Obligations d'État pour particuliers : 4 000 milliards de yens émis en cinq mois, la hausse des taux dope les émissions
Le montant des émissions d'obligations d'État pour particuliers augmente à un rythme qui laisse entrevoir un nouveau record. Sur les cinq mois d'avril à août de l'exercice 2026, il a atteint environ 4 000 milliards de yens, soit 60 % de plus que sur la même période de l'exercice précédent. Les résultats annuels de l'exercice 2025 se situent eux aussi à un plus haut depuis 19 ans, et la hausse historique des taux laisse désormais entrevoir un dépassement du record de l'exercice 2005.
Les émissions s'approchent d'un record
Selon le ministère des Finances, le montant émis en août s'est élevé à 1 017,7 milliards de yens. Le cumul sur avril-août atteint 4 066,1 milliards de yens, en hausse de 66,3 % sur un an. Les obligations d'État pour particuliers comprennent trois types de produits: les obligations à taux variable sur 10 ans, dont le taux est révisé tous les six mois, ainsi que les obligations à taux fixe sur 5 ans et sur 3 ans, dont le taux est fixé au moment de l'émission. Elles peuvent être achetées à partir de 10 000 yens dans les établissements financiers. L'État garantit le principal ainsi qu'un taux minimum de 0,05 % par an.

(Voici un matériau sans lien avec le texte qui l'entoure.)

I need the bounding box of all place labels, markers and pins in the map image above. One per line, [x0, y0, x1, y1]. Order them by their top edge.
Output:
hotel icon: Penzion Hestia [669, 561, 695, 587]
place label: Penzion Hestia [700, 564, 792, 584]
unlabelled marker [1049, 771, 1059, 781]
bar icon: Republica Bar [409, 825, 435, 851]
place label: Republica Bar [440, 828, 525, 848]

La collecte de septembre à un niveau record
Le fait que la Banque du Japon ait commencé à relever son taux directeur renforce la présence des obligations d'État pour particuliers comme instrument de placement. Le ministère des Finances fixe les taux applicables en fonction des taux de marché, et les émissions de septembre actuellement en souscription affichent un record, avec 1,87 % pour l'obligation à taux variable sur 10 ans, 1,71 % pour celle à taux fixe sur 3 ans et 2,06 % pour celle à taux fixe sur 5 ans. Kengo Katsurada, chercheur principal adjoint à l'Institut de recherche Japan Research Institute, estime que la perspective de revenus d'intérêts supérieurs à ceux des dépôts, dans un contexte de hausse des taux, soutient leur popularité.

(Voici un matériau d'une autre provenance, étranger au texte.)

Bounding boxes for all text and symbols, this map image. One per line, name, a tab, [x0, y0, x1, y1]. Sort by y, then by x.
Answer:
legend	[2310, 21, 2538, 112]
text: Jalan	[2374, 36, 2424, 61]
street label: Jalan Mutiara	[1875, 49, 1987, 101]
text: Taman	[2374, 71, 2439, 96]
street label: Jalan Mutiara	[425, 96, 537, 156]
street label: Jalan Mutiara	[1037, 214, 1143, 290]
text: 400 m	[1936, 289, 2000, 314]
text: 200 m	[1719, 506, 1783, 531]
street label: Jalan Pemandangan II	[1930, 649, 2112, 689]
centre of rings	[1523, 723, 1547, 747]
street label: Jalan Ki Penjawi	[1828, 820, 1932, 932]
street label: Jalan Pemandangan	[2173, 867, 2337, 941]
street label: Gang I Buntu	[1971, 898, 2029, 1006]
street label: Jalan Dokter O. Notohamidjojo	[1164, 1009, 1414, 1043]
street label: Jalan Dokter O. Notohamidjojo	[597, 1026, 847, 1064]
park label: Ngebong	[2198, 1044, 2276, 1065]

Attirer les investisseurs particuliers par une révision du dispositif
La réduction des achats d'obligations d'État par la Banque du Japon maintient la tendance haussière des rendements des nouvelles obligations d'État à 10 ans. Les adjudications d'obligations d'État du ministère des Finances sont aussi régulièrement perçues comme peu vigoureuses sur le marché, et le taux à long terme évolue actuellement dans le haut de la fourchette des 2 %. La hausse des taux alourdit les charges d'intérêts du gouvernement et constitue un facteur de hausse du fardeau budgétaire. Le gouvernement considère donc les particuliers comme un nouveau relais pour soutenir l'émission stable d'obligations d'État.

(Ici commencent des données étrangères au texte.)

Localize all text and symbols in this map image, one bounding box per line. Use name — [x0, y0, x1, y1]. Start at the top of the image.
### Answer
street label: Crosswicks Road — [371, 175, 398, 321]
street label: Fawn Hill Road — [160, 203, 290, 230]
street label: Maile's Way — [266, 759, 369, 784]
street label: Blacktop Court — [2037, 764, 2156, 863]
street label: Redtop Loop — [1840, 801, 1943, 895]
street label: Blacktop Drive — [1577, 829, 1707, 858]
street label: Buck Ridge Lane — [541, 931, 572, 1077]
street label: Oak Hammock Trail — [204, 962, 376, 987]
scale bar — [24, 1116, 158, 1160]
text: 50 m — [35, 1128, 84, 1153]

Le ministère des Finances cherche à relever l'attrait des produits afin d'en élargir la distribution. Lors d'un groupe d'étude en mai, des propositions ont porté sur des obligations indexées sur l'inflation, liées aux prix, ainsi que sur des produits de court terme arrivant à échéance en moins d'un an. La ligne directrice de base de la politique économique et budgétaire et de la réforme, arrêtée en juillet, mentionne aussi explicitement qu'il faut élargir la base des investisseurs domestiques en renforçant l'attrait des obligations d'État pour particuliers. Lors d'une conférence de presse en juillet, la ministre des Finances, Satsuki Katayama, a elle aussi déclaré que l'autorité émettrice souhaite concrétiser rapidement des mesures pour renforcer leur attrait et revoir les caractéristiques des produits.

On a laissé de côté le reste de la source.